(Excerpts from the dataset)
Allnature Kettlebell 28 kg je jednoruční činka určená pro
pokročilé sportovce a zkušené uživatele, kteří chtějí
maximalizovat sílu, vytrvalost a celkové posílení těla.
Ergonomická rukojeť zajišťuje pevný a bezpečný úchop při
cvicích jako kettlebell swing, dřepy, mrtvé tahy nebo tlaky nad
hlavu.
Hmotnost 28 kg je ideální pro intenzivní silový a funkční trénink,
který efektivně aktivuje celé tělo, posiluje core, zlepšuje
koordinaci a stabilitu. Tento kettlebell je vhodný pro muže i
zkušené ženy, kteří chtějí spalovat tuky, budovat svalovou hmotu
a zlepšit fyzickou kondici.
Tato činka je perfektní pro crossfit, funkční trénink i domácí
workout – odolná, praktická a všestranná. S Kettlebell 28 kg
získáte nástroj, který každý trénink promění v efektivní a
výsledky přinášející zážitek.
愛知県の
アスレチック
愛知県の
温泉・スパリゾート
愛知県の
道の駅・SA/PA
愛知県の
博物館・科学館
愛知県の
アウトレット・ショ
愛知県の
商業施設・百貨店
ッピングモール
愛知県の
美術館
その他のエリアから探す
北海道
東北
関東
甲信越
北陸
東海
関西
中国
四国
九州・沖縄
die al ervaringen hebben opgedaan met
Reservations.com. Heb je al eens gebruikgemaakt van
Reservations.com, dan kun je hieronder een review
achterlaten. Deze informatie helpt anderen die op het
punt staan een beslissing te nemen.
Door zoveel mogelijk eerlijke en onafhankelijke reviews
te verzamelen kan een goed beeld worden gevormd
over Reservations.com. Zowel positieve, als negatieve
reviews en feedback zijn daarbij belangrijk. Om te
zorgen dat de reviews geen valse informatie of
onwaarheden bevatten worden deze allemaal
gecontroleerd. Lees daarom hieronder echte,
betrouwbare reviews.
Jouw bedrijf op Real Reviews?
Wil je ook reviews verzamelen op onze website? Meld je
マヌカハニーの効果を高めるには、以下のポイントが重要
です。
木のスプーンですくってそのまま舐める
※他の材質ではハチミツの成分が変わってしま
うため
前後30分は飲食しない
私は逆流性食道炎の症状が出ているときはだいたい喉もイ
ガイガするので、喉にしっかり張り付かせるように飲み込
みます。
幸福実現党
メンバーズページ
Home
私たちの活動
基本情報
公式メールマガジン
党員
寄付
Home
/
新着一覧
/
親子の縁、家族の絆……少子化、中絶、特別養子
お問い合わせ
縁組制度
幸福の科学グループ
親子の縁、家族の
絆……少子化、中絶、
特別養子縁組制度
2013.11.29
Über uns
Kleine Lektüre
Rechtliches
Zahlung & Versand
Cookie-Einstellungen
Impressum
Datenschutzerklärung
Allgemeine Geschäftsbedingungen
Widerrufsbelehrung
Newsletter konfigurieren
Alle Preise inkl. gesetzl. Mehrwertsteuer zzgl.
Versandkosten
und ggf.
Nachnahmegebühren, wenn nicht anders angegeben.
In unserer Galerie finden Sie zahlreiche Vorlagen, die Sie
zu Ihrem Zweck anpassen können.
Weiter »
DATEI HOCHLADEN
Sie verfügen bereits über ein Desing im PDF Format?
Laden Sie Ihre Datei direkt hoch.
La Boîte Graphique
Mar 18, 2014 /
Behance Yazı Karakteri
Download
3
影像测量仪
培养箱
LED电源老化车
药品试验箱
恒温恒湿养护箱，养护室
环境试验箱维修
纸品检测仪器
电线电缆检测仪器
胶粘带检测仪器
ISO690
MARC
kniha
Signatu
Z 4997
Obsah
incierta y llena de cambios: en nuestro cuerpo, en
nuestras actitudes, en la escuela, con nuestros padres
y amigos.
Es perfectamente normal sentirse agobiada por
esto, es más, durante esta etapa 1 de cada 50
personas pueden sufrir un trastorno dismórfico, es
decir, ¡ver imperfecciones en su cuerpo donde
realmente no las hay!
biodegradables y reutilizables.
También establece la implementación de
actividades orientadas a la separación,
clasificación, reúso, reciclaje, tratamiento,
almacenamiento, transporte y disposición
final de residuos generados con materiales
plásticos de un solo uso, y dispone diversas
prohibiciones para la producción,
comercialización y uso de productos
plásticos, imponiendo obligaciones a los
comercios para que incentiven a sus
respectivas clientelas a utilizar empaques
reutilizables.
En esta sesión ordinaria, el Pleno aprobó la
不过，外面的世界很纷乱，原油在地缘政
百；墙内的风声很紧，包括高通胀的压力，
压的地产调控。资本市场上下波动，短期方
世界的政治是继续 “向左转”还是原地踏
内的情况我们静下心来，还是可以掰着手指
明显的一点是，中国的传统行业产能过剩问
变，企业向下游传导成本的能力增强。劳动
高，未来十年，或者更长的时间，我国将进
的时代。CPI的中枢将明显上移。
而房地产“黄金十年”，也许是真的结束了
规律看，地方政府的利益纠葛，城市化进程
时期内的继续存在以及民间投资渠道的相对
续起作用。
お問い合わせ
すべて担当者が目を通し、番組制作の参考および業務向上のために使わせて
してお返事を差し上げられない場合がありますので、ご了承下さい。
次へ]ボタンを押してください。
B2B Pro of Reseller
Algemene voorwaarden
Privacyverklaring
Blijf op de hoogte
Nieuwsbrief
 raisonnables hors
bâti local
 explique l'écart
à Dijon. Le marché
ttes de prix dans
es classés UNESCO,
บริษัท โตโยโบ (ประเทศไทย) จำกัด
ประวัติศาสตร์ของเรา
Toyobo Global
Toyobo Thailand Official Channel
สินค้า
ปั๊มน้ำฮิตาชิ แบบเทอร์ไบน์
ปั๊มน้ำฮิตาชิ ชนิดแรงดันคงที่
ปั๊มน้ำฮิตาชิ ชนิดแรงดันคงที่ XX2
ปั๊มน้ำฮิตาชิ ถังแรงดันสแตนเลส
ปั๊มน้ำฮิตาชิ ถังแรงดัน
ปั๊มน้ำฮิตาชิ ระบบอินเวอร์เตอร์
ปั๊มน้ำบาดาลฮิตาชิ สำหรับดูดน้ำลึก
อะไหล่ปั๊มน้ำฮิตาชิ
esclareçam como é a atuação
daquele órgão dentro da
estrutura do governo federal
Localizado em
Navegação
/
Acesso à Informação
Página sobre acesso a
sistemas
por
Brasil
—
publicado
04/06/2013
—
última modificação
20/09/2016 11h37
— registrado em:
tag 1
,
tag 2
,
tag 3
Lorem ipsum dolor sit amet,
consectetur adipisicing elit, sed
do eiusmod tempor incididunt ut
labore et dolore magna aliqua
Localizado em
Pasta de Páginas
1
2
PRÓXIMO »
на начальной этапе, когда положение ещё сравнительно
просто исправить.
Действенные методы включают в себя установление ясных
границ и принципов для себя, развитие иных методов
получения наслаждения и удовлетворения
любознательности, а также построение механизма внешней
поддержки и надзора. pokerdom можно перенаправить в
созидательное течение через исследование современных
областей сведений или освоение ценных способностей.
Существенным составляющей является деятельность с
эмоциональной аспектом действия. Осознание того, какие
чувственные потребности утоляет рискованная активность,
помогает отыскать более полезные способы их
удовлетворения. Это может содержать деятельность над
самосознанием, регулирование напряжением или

EXERCISE REQUIREMENTS> Can you set down, character for character, every line of the listing from its very first line up to and including the line that contains "koordinaci a stabilitu."?

SOLUTION TO THIS PROBLEM>
Allnature Kettlebell 28 kg je jednoruční činka určená pro
pokročilé sportovce a zkušené uživatele, kteří chtějí
maximalizovat sílu, vytrvalost a celkové posílení těla.
Ergonomická rukojeť zajišťuje pevný a bezpečný úchop při
cvicích jako kettlebell swing, dřepy, mrtvé tahy nebo tlaky nad
hlavu.
Hmotnost 28 kg je ideální pro intenzivní silový a funkční trénink,
který efektivně aktivuje celé tělo, posiluje core, zlepšuje
koordinaci a stabilitu. Tento kettlebell je vhodný pro muže i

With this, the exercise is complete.